[Stored data]
◆ ◆ ◆ ◆

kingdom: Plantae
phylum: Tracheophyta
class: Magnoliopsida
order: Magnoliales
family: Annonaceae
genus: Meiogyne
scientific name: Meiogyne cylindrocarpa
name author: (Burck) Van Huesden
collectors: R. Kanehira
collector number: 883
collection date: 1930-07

◆ ◆ ◆ ◆

Reproduce every row above verbatim, keeping each line unchanged.

◆ EXERCISE OUTPUT
kingdom: Plantae
phylum: Tracheophyta
class: Magnoliopsida
order: Magnoliales
family: Annonaceae
genus: Meiogyne
scientific name: Meiogyne cylindrocarpa
name author: (Burck) Van Huesden
collectors: R. Kanehira
collector number: 883
collection date: 1930-07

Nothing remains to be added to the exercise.